Sita bowed low, and fell at Rama's feet with these words. Rama felt that it would be improper to continue resisting her wishes. He resolved to yield, "Sita!", he said, "Give up your grief. Do not give way to sadness. As you desire, I shall take you with me. Engage yourselves quickly in preparing for the journey to the forest!" Hearing the sweet words with which Ramachandra spoke, Sita was elated; she was filled with boundless joy.

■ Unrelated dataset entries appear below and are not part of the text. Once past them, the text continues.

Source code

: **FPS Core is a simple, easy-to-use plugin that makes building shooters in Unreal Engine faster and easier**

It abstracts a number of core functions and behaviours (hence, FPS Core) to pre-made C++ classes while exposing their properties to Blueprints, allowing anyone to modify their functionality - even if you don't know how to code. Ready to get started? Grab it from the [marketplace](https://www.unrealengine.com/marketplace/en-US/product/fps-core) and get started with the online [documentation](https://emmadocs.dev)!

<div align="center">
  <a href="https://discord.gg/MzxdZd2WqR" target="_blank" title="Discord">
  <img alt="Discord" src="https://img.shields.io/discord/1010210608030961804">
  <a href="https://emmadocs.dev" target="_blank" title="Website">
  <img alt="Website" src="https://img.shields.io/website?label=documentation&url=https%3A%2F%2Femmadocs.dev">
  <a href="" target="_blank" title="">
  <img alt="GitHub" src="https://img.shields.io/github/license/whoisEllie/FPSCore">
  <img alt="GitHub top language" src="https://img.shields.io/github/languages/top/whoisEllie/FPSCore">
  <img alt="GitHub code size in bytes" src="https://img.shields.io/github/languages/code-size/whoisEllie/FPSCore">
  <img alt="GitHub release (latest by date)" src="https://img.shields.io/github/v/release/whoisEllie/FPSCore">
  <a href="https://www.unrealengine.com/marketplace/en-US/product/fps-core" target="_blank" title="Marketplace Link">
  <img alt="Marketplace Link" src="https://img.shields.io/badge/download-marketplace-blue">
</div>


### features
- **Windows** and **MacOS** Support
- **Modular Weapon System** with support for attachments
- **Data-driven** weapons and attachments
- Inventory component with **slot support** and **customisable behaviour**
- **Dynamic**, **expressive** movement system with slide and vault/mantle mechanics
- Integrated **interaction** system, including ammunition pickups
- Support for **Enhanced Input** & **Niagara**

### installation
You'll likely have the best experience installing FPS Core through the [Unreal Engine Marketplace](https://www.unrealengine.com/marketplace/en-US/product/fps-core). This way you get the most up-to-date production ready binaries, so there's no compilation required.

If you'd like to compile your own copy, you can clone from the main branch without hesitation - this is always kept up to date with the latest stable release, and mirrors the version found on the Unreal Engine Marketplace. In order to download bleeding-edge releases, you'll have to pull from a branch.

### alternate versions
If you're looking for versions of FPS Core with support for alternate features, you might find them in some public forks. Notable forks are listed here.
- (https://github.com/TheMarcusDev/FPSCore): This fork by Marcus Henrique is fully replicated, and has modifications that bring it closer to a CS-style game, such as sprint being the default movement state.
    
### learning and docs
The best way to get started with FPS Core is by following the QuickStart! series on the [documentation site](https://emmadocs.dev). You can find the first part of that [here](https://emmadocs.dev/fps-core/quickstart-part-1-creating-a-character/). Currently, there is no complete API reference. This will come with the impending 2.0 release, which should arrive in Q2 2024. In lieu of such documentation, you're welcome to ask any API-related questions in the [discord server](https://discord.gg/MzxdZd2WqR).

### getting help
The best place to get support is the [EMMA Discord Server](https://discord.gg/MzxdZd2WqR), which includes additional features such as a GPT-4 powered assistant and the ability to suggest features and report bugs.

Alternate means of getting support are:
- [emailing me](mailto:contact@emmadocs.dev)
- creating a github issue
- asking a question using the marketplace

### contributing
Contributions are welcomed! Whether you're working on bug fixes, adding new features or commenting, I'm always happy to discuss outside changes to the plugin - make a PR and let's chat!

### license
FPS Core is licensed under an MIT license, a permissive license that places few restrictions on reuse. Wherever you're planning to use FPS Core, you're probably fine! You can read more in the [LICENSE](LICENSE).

She said, "Preparation? What has one to prepare, to live in the forest? I am always ready, with whatever I need, for I need only you; I have no other want. I am following you, this moment. In you I have all I need. You know I have no desire for anything other than you." With these words, she held Rama's hand in hers and stepped forward. Rama said, "Sita! Consider this: You will not be in Ayodhya for fourteen years. Therefore, go and release the parrots and birds you have reared as pets with love and care. And the cows you fostered with affection? Give them away to Brahmins, so that they might be treated lovingly. Distribute the various articles of dress, the vehicles, and other articles used by you, to the people, or else, they will be ruined by time. It is better far that they be used rather than get disintegrated." When this suggestion was made, Sita immediately ran towards the cages, and addressing each pet bird in loving accents, told them; "Go! Like us, roam freely in the beautiful forest." With her own hands, she opened the cages and set them free! Then she went to the cowshed. She fed the cows with various tasty foods and talked to the Brahmins who were to receive them as gifts. Her charming face beamed with joy. Spectators who watched her giving the things away felt their hearts melt with sorrow at her impending departure. They shed tears in streams for they were moved by the largehearted generosity, and more than all, by her exultation at the prospect of accompanying her husband into exile in the forest. Her ecstasy was beyond the pen of any poet.
Meanwhile, Lakshmana joined them. After taking leave of his mother the three then moved on.